Research into complementary therapies

The types of testing and evidence that form the knowledge bases of many complementary therapies tend to differ from those that form the knowledge bases of conventional Western medicine.

Knowledge based on a collection of individual stories rather than research data is called anecdotal evidence. This information can be collected and shared by practitioners or by the people using the treatments. Anecdotal information is important in complementary medicine, as it is often recorded and compiled to form a base of information about the likely outcome of a treatment. Anecdotal information has limitations. It is often based on a limited set of individual experiences; it is difficult to determine how widely these experiences can be applied across populations.

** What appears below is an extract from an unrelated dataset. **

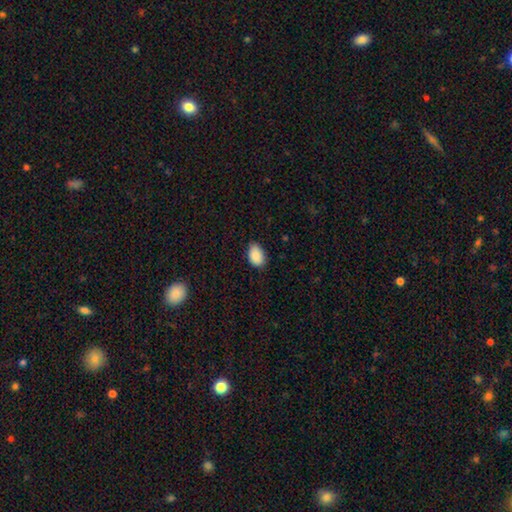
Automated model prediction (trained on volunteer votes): Morphology: type=smooth (89%); roundness=in between (87%); merging=none (77%).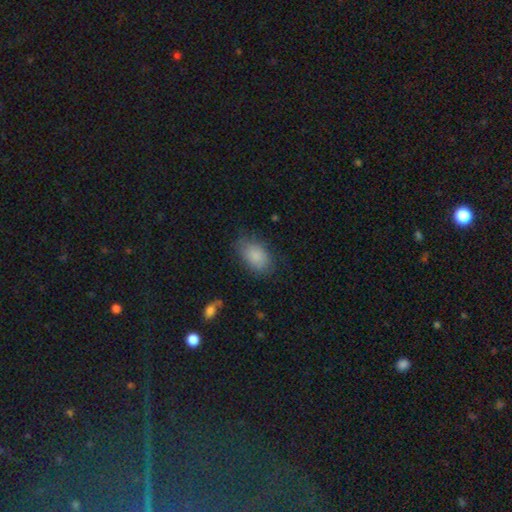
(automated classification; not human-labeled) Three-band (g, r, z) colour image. It shows a smooth galaxy with no disk features (86%) that is in between round and cigar-shaped (89%). Merging: none (73%).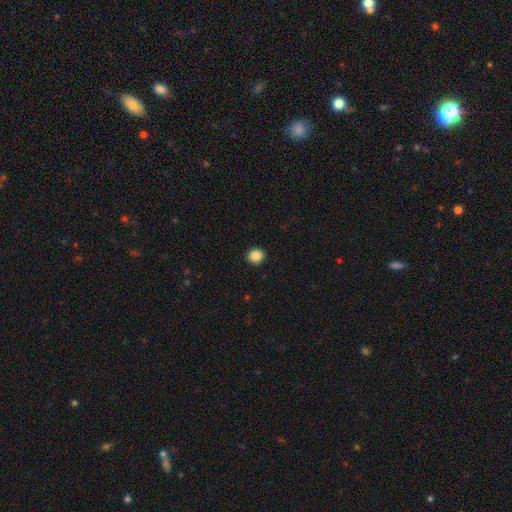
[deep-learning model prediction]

In Western medicine, treatments are tested before they are used. The current standard for testing a Western medical treatment is a randomized, double-blind, placebo-controlled clinical trial. In this sort of trial a set of participants who all have the same medical condition are divided into two groups. One group receives the real treatment and the other receives a placebo (fake treatment). No one knows who is getting the real treatment. Participants are randomly assigned to one group or the other, to prevent the researchers from selecting which study participants will receive the treatment or placebo. The study is called double-blind because even the physicians and researchers who collect the results are not told which participants received placebo and which ones received the treatment. This method is intended to eliminate biases based on the expectations of the researchers and participants and to gather reliable statistical evidence about how often we can expect the treatment to work.

Some complementary therapies have been and are being tested in randomized, double-blind placebo-controlled trials. However, various factors can make it difficult to conduct clinical trials of complementary therapies, such as the lack of availability of a pure, consistent, controlled dose of the therapy to use in clinical trials, skepticism and a lack of funding for trials.